Policy And New Technology – Common Policy Problems

This edition of WA includes a paper by Powlson and colleagues that looks in depth at the use of Nitrogenous fertiliser in China.

Its conclusions are of immediate relevance to improving both the efficiency of Chinese agriculture and its impact on the environment. The paper also illustrates some general problems that apply to agricultural policy in China and in Europe.

Subsidies and the creation of a dependent clientele. Fertiliser subsidies seem a good way to encourage its use, especially where for farmers it is a new technology.

However they can lead to a situation where agriculture comes to depend on continued support, even if fertiliser applications are excessive. Not only farmers but also fertiliser manufacturers, distributors and advisors become clients of the support system. A reduction or withdrawal of subsidies then generates social and political problems. Jobs may be lost and incomes fall, since markets will not reward current rates of us.

Employment in most agricultural communities is dispersed making it difficult, especially in remote areas, to find alternative work within reach of the homes of displaced farmers and farm workers. Support initially given to encourage output, as with the CAP, becomes difficult to remove because of its social and political consequences.

New technologies demand structural adjustment. Innovative technology lowers costs of production for an industry but businesses that cannot use it efficiently become uncompetitive.

Traditional farming is labour intensive and in most places a family enterprise. New technology usually replaces labour by capital. It also increases the scale and geographic range of markets.

Small, independent, scattered holdings cannot reduce labour costs or deliver the volume of product large marketing organisations seek to buy.

This study shows how in China the use of contractors to deliver and apply fertiliser has been used to counteract some of the limitations of small-scale farming. However, viability of such farm businesses depends on employment off the farm. Where this is not possible technological development needed to make a nation’s agriculture more productive may impoverish remote, small farms.

Where farming becomes only a subsidiary source of income husbandry standards are unlikely to be maintained. Structural adjustment through farm enlargement depends greatly on the ownership of the land and prevailing systems of tenancy. For family farms it is often a painful process. At a national level it lags behind the pattern needed to obtain maximum economic benefit from current technology

Policies relating to technological development have to be assessed in terms of social costs and benefits. Innovation will be profitable for the farmer if additional costs are less than returns. Such calculations determine the decision to invest, but usually ignore costs or benefits that do not figure in the farm’s financial accounts. Farmers, themselves, are often influenced by such non-market costs.
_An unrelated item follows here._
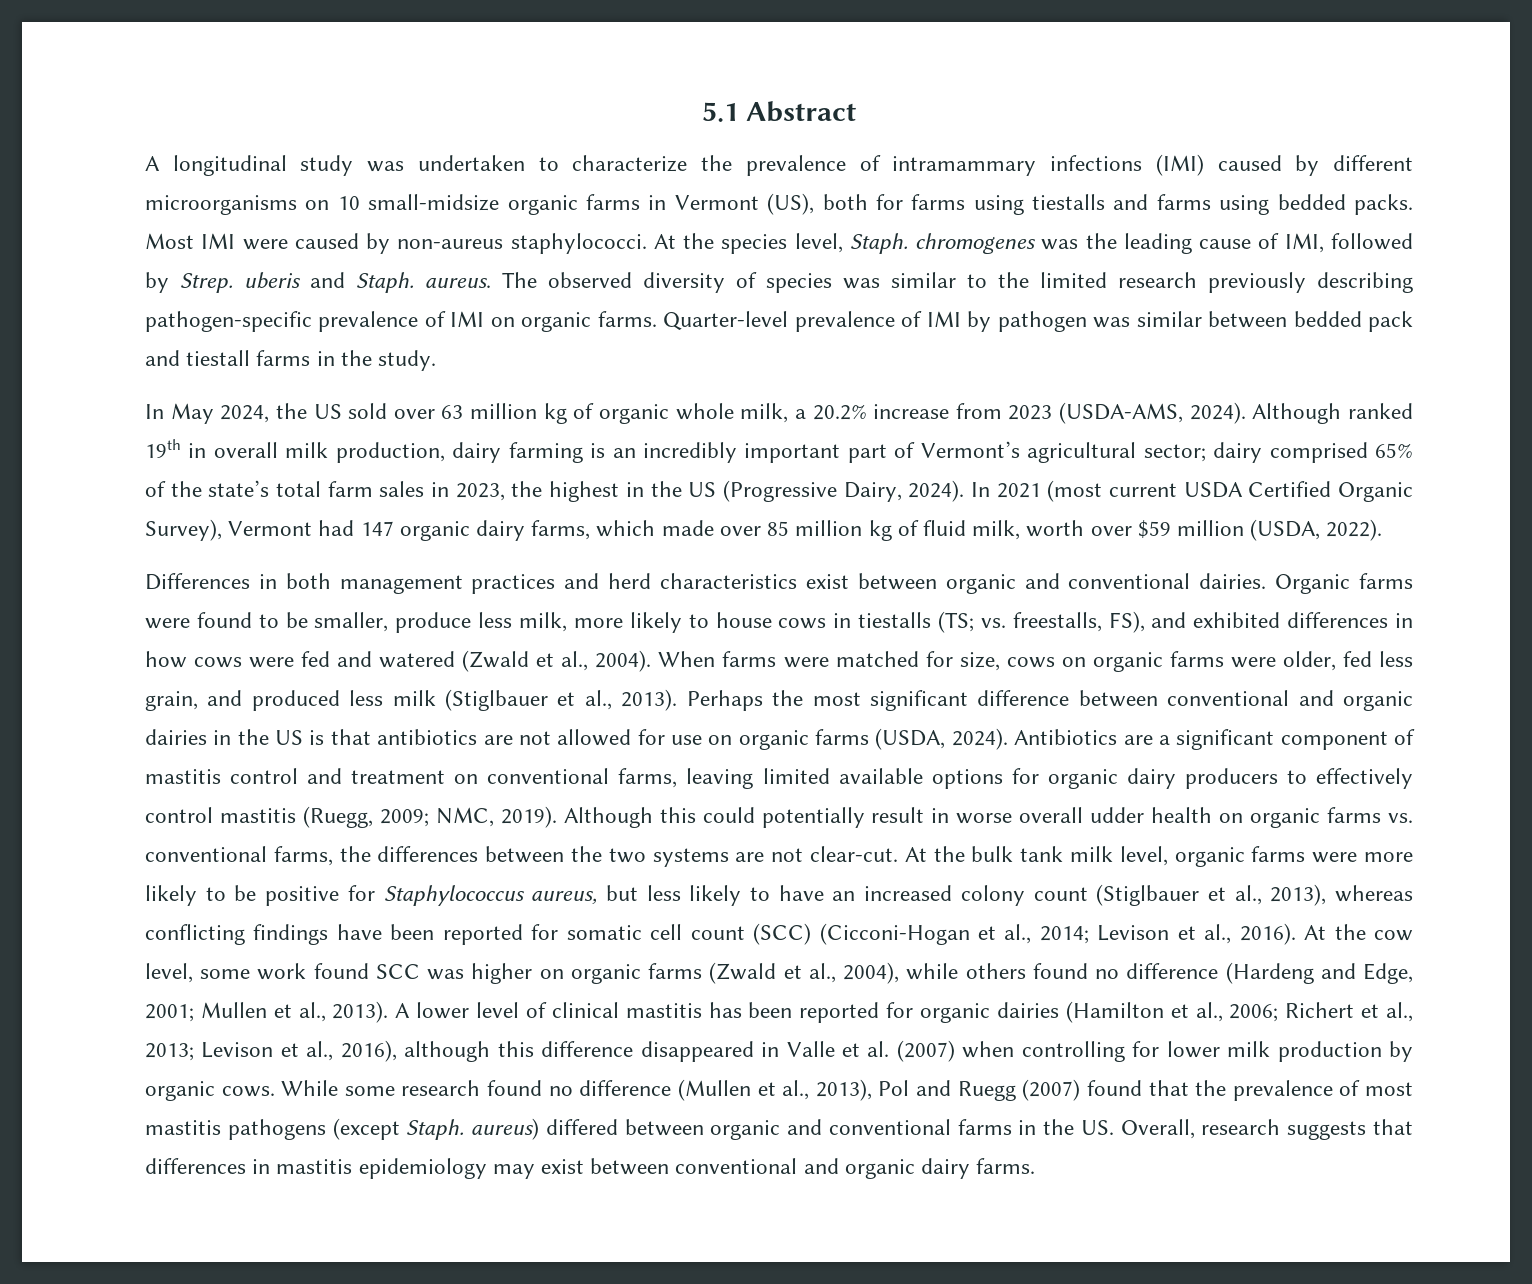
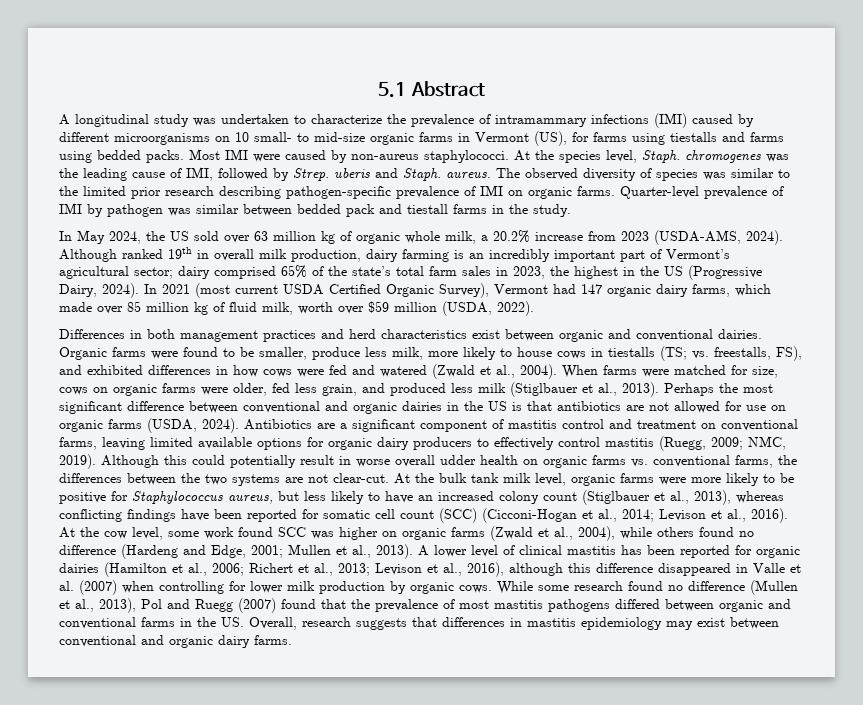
[368,194,500,211] small-midsize -> [254,132,365,142] small- to mid-size
[822,194,868,210] both -> (567, 138) none
[1118,272,1306,293] research previously -> [131,186,214,199] prior research
[332,1118,540,1140] (except Staph. aureus) -> (610, 605) none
They may want to find work for a family member. They may value a particular landscape feature or simply enjoy being farmers. For society as a whole such non-market costs and benefits have been increasingly recognised. Environmentalists have deplored the impact of some modern farming practices on biodiversity, wildlife, water quality and the landscape. Pressure groups have made it clear that these are real costs although they do not figure in management accounts. There are other types of social costs.

The costs per unit of providing services such as education and health rise, as people have to move to find employment. The informal support given to the elderly within traditional communities may disappear as families are separated.

Conceptually the principal justification for policy intervention is to make social costs and returns 

influence the decisions of farmers and consumers.

In practice this is difficult. Recognition of non-market costs and returns often depends on the existence of articulate pressure groups rather than on the impact of policies on the whole community. Powerful and well-informed pressure groups command a hearing when national policies are debated. Organisations such as RSPB*, RSPCA** and CPRE*** have widespread support and claim attention for the interests they represent. Local activists may be regarded as NIMBYs, and carry little weight on national policies. Some social costs and benefits such as the loss of village schools and shops, or the state of rural roads attract much less organised campaigns.

Even when costs and benefits are identified there is seldom an objective or agreed means to measure them. The outcome is that policy tends to reflect the concerns of organisations that can claim to speak for a large number of members.

Such membership is largely urban or sub-urban. There is less interest in farming as a business and more on the countryside as an amenity.

Traditional literature and visual attractiveness in television programs take precedence over present farm business reality. Such concerns have stimulated policies to prevent hunting with dogs, to give ramblers rights of access and to impose restrictions on the use of GM technology. It is argued that such policies are justified because the non-market benefit to the community is larger than the costs, financial and non-market, they impose on the industry.

The debate on such issues, and in general the uptake of new technology, may depend less on scientific analysis or economic benefit than on the political clout of interested parties.

* Royal Society for the Protection of Birds

** Royal Society for the Prevention of Cruelty to Animals

*** Campaign to Protect Rural England.